8 RESULTS

AI in the service of democracy

The Swedish Security Service has been scaling up the data and AI efforts in recent years, but why and how can AI be used by the service? Many organizations want to scale their digitalization and AI capabilities, but how can these capabilities ”scale with style?” AI has been around for over 70 years, but why is it accelerating at an exponential rate today? How are investments in AI being made in different parts of the World, and how do the Swedish and European investments compare? These are some of the questions that will be addressed in this talk, in the context of using AI in the service of democracy.

Barry O'Reilly

Architecture as Difference and Repetition

It turns out that the never-ending discussion on ”What is architecture?” is almost 3000 years old. This session will use aspects of 20th century continental philosophy to explain why traditional architectural approaches should never work, why they sometimes do despite themselves, and what we should be doing instead.

Evolution, Order and Emergence: Self-Organisation in Nature

No one can predict the future, least of all software engineers. As our society bears witness to an age of increasing complexity, how does one even begin to judge the validity of today’s KPI/OKR/KRA/TLA against the backdrop of the unpredictable?

Mother Nature takes a simpler approach: do what you can and try not to die. While the rest of the cosmos marches down the inevitable path towards maximum disorder, Nature seemingly never stops creating expansive islands of ever-increasing order. By exploring the boundaries of mathematics and chaos, structure and self-organisation can be found everywhere from economics and social networks, to chemistry and biology. But how is this possible?

This talk highlights several key ideas that have emerged over the past century, and tells the story of how Nature evolves, reacts and experiments to create amazing structures, limited only by the universe itself. On our journey, we will explore the awesome power of weather systems, the elegance of the human brain, the unfair reputation of waterfalls, and the reasons why pandas are pointless.

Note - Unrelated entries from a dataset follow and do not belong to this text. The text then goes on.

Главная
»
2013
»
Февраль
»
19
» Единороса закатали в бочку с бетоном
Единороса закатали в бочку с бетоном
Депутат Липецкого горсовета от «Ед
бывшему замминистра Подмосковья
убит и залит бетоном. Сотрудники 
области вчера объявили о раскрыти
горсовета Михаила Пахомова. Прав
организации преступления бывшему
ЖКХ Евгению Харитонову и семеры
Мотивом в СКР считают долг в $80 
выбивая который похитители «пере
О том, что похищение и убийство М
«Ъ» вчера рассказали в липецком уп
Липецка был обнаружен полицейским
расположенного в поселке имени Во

Programs and Programmers in Time

The world around us constantly changes. Our programs are unable to respond and adapt to those changes by themselves. They are, after all, mere code. They are dead and have no agency. It falls on us, the programmers, to run around modifying the code as appropriate in response to the changes that occur in the world. Unfortunately, since this is a manual process and we are bound by time and economic constraints, our response is bound to be partial and imperfect. We might not immediately be aware of all the changes that we need to respond to. Sometimes we don’t know exactly how to respond. Maybe we don’t consider it worthwhile to respond to the change. The change might be incompatible with previous choices or assumptions we have made. It might take a lot of time to make the necessary changes. When there are many changes, we might lag behind. Over time, this causes problems. This isn’t just a matter of so-called technical debt. It is much more fundamental.

In this talk, we’ll take a deeper look at change and inertia in the socio-technical symbiosis of programs and programmers.